В XVIII в. приграничные линейные казаки охраняли пограничные линии, а городовые, живя в своих домах, поставляли людей для службы, связанной в основном с полицейскими функциями охраны и конвоирования. Городовых казаков часто забирали на казенные работы: ловить рыбу, сплавлять лес, строить укрепления и административные здания, вываривать соль, разгружать суда (Сергеев 1983: 39; Никитин 1988: 87; 1996: 61―62), лишь в 1770 г. они были освобождены от дармовых работ в крепостях (Путинцев 1891: 61). Казаки платили налоги: таможенные сборы, торговые пошлины, годовые деньги на выкуп пленных (ДАЙ. 1862. Т. VIII, № 37: 112; Орлова 1951. № 92: 267; № 156: 391; 190: 484―485). Впрочем, за заслуги и вследствие «учиненной прибыли» казаки могли ходатайствовать об освобождении от определенных видов налога (Орлова 1951. № 92: 267) и даже о списании долгов (Орлова 1951. № 156: 391).

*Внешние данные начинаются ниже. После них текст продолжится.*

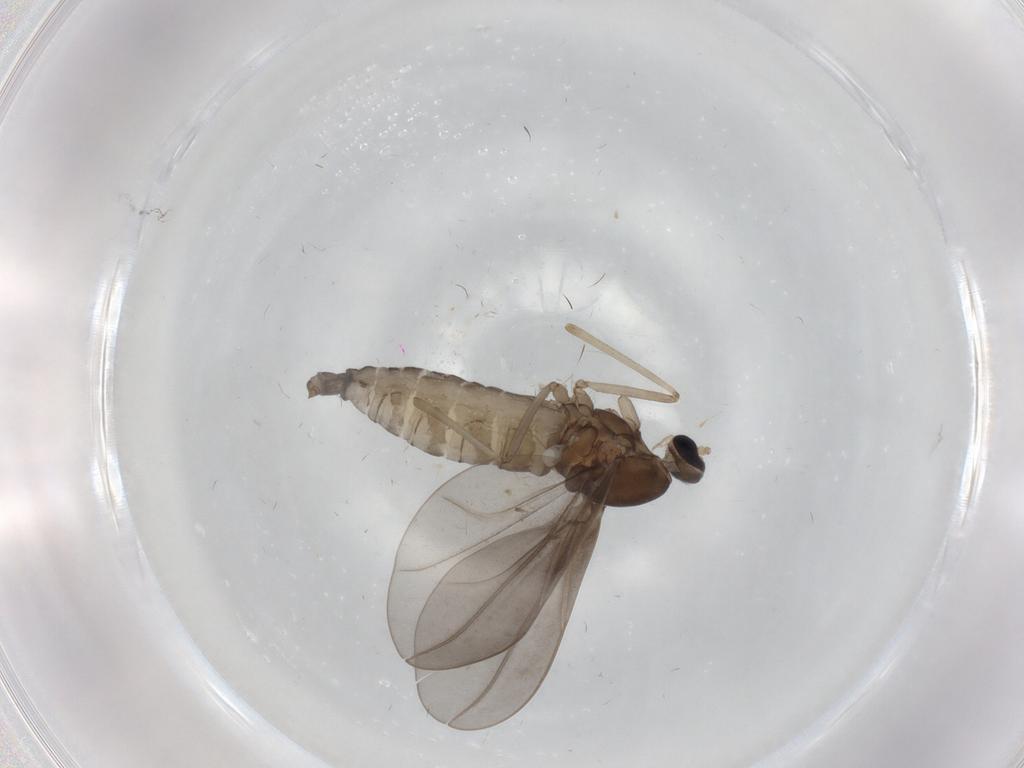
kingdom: Animalia
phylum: Arthropoda
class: Insecta
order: Diptera
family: Cecidomyiidae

Обычный гарнизон острога по казачьему образцу составлял «войско», имеющее свою казну, круг, на котором избирали руководителей, распределяли службы, налагали взыскания, однако все важные вопросы решал все же воевода – тут не было донской казачьей вольницы (Сафронов 1978: 69; Зуев 1999а: 106). Лишь во время похода, когда казаки были оторваны от власти, самоуправление приобретало особое значение. Вместе с тем, в Сибири казаки сохранили свою военную организацию: высшим подразделением был «приказ» во главе с головой, состоявший из пяти «станиц» (сотен), возглавляемых у пеших казаков атаманами. Станица делилась на пятидесятки, которыми руководил пятидесятник (есаул), а последние отряды состояли из десятков с десятниками во главе. Естественно, на практике численность подразделений была ниже. В сотнях были знаменщики, трубачи, литаврщики и барабанщики (последних по одному‑два) (Никитин 1988: 31; 1996: 77). Головы назначались на несколько лет, для прохождения остальных должностей определенного срока не было. По чину службы выше атамана стояли сын боярский и дворянин. Впрочем, на высшие командные должности обычно и назначались дети боярские. В течение XVIII в. в документах перестают упоминаться должности десятника, атамана и сына боярского, а самих служилых стали именовать просто казаками (Сафронов 1978: 49, 69; Никитин 1988: 31, 49). В течение XVIII в. существовала допетровская система военной организации. В 1737 г. ввели новое расписание штата служилого сословия Сибири. Лишь в 1822 г. ввели единообразие чинов и запретили выходить из казачьего сословия (Маныкин‑Невструев 1883: 51). В 1701 г. указ Петра I объединил якутских казаков в один полк (936 человек) во главе с казачьим головой, подчиняющимся непосредственно воеводе (Сафронов 1978: 55, 67). С 1763 г. казаки стали именоваться линейными, а в 1808 г. – «Линейным сибирским казачьим войском» (Казин 1992: 272).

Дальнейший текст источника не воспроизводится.